Difficile de penser que cette oeuvre a été tournée avec les moyens du bord, difficile de penser aussi qu'elle a mis des années à entièrement se concrétiser et encore plus difficile de penser que c'est le premier film de son réalisateur. L'impression que l'on a est celle d'une parfaite maîtrise. Satyajit Ray réalise chaque séquence de manière différente mais toujours avec la même grande intensité et sur un ton élégiaque. Tout est fait pour qu'on soit imprégné par cette atmosphère, pour que l'on croit connaître ses personnages (croqués avec une justesse incroyable!) depuis toujours, pour qu'on ait l'impression de découvrir pour la première fois le train comme Apu et sa soeur, pour que l'on soit amusé par ce reflet dans une rivière d'une procession improbable autour d'un marchand de bonbons, pour qu'on sente la présence du colonisateur anglais sans en voir le temps d'une séquence où une fanfare indienne joue maladroitement "It's a Long Way to Tipperary", pour qu'on ressente la peur qui mine les protagonistes lors de la séquence de la mousson ou encore qu'on soit ému par le décès qui vient vers la fin. Du très grand cinéma et les débuts prodigieux d'un cinéaste extrêmement talentueux. Comment dit-on "J'ai vraiment hâte de découvrir la suite" en bengali ?

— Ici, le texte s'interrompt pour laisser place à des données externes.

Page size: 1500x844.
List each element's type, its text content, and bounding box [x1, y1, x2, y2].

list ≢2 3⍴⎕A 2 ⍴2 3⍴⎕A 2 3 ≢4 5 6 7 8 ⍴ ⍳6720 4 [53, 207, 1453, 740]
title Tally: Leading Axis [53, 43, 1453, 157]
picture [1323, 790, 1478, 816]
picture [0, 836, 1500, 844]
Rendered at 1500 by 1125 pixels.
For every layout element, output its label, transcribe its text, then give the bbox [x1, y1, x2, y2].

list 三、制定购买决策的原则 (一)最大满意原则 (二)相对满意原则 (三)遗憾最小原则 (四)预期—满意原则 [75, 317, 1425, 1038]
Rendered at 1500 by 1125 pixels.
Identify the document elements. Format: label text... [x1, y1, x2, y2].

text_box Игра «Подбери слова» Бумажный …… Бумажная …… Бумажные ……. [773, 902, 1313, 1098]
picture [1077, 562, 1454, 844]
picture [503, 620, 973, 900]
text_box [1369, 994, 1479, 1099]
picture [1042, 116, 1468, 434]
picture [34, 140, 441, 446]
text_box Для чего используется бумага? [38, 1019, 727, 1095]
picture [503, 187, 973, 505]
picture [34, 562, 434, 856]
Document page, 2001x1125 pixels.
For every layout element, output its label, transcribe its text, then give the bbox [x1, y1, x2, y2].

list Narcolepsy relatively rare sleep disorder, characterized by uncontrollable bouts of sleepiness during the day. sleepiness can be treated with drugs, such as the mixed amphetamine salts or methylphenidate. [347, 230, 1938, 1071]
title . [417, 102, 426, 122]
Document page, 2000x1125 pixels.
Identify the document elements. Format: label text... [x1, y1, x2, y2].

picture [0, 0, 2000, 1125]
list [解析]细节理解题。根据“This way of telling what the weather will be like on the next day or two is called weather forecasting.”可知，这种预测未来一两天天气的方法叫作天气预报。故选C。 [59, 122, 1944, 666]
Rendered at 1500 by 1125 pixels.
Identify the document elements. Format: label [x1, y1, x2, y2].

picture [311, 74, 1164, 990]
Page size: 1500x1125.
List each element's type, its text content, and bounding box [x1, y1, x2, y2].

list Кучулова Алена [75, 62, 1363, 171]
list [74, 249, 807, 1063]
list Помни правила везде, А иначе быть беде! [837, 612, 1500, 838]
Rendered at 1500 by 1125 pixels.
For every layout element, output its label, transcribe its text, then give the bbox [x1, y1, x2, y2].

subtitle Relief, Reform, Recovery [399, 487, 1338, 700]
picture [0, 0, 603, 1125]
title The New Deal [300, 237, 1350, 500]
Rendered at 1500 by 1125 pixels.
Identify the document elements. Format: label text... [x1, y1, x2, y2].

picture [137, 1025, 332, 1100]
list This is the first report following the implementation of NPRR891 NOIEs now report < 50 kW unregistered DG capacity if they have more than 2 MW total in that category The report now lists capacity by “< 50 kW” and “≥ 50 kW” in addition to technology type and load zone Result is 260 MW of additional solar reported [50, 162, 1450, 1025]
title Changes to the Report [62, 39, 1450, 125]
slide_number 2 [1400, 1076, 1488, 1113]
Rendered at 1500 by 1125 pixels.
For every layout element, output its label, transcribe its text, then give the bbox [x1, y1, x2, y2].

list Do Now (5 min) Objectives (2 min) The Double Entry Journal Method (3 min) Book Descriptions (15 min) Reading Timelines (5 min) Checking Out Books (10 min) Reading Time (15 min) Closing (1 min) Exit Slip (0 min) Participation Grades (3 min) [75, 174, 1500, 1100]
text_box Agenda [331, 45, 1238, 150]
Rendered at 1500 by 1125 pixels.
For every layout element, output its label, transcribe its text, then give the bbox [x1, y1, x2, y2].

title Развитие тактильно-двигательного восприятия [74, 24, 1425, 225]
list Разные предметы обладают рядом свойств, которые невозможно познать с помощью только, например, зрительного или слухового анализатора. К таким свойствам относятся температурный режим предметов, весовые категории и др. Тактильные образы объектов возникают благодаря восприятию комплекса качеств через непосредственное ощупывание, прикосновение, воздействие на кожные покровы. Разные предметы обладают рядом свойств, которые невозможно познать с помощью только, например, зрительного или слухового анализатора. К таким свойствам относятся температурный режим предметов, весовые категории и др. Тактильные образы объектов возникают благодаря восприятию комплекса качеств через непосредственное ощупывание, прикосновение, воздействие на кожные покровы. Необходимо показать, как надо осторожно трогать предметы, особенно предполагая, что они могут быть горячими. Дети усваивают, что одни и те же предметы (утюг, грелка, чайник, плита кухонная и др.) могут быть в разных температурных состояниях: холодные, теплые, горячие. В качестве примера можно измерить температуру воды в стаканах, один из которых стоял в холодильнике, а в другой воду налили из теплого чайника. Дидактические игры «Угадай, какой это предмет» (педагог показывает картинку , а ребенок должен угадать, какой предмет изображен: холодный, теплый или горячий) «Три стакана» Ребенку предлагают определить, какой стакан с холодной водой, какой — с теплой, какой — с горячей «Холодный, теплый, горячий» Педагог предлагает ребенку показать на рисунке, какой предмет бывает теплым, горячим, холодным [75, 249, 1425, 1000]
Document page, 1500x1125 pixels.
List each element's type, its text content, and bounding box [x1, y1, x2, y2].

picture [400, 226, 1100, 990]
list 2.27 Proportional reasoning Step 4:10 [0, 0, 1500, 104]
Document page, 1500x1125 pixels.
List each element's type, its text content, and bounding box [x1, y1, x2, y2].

5* car il fait parti des chefs d'oeuvres intemporels que l'histoire du septième art retiendra à jamais.Il est difficile de décrire exactement tous mes ressentis à la sortie d'un tel film.Ce que je constate chez moi ,c'est une privation totale de la parole et une double émotion ; artistique devant l'immense talent de ce réalisateur et compassionnelle devant cette histoire linèaire.Nous oublions trop souvent quelle est la condition humaine dans son origine la plus simple.Ici,pas de tyrans qui exploitent les plus faibles,pas d'état protecteur,juste une société paisible à un stade donné de son évolution et la nature des hommes à l'état brut.C'est un constat et nous spectateurs impuissants,gâtés par nos déjà lointains prédécesseurs n'avons que nos yeux pour pleurer.Nul artifice pour cela,un dépouillement total et une caméra toujours placée ou elle doit être dans la pudeur et la discrétion.Ce film fait remonter tous mes souvenirs d'enfance,toutes mes maladresses,tout ce que j'aurais pu faire de mieux...Si jeunesse savait,si vieillesse pouvait. Aucun autre film ne me permet de mieux comprendre et ressentir cette vérité absolue. Coté cinéma, la double naissance d'Apu est révélatrice de ce qu'un artiste peut sortir des images comme un poète sort de ses mots et un musicien de ses notes.Bébè Apu se découvrant devant les yeux d'un vieillard et petit Apu jaillissant de sa couverture devant celle qui accompagnera son enfance.Et tant d'autres beautés:la mort attendue de la très vielle tante,l'arrivée de la mousson avec le frémissement des nénuphars,le retour du père avec le sari neuf pour Durga,le collier qui disparait à jamais sous les lentilles d'eau pour protéger ce qui est à la fois un honneur et un handicap :la fierté des bengalis.A la fin de ce film la famille part pour la ville Benares et plus tard Calcutta...D'autres grandes émotions nous attendent.